• **WORK ORDER**:
Gather, from the data below, each line in which the word "hand" occurs.

• **DATA SHOWN**:
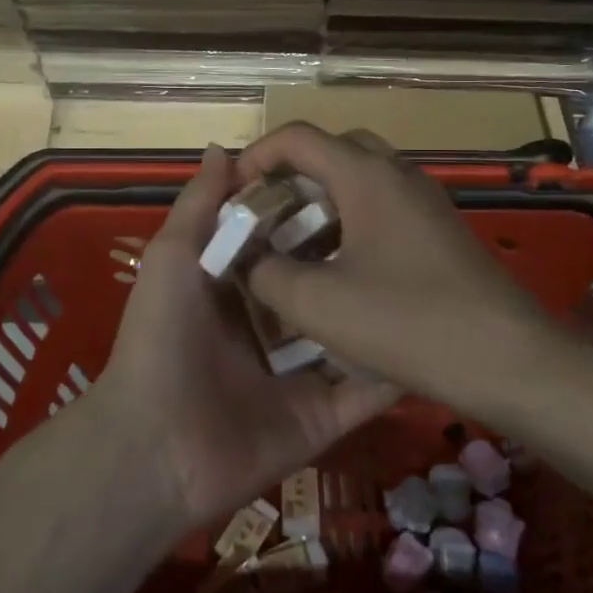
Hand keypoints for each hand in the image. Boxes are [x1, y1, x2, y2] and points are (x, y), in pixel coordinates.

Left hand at [90, 145, 398, 529]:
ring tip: (434, 279)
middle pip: (325, 291)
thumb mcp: (172, 257)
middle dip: (357, 263)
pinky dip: (395, 372)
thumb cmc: (161, 338)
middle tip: (409, 230)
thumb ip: (199, 206)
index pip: (288, 247)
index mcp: (238, 291)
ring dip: (384, 314)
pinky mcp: (323, 418)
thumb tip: (225, 148)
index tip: (356, 185)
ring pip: (351, 338)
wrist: (156, 444)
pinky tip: (436, 341)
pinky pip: (365, 392)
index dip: (315, 217)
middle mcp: (273, 330)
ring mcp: (301, 376)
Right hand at [238, 124, 553, 400]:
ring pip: (360, 181)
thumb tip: (247, 261)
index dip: (256, 157)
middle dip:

• **RESULT**:
Hand keypoints for each hand in the image. Boxes are [x1, y1, x2, y2] and points are (x, y), in pixel coordinates.
Left hand at [90, 145, 398, 529]:
Right hand at [238, 124, 553, 400]:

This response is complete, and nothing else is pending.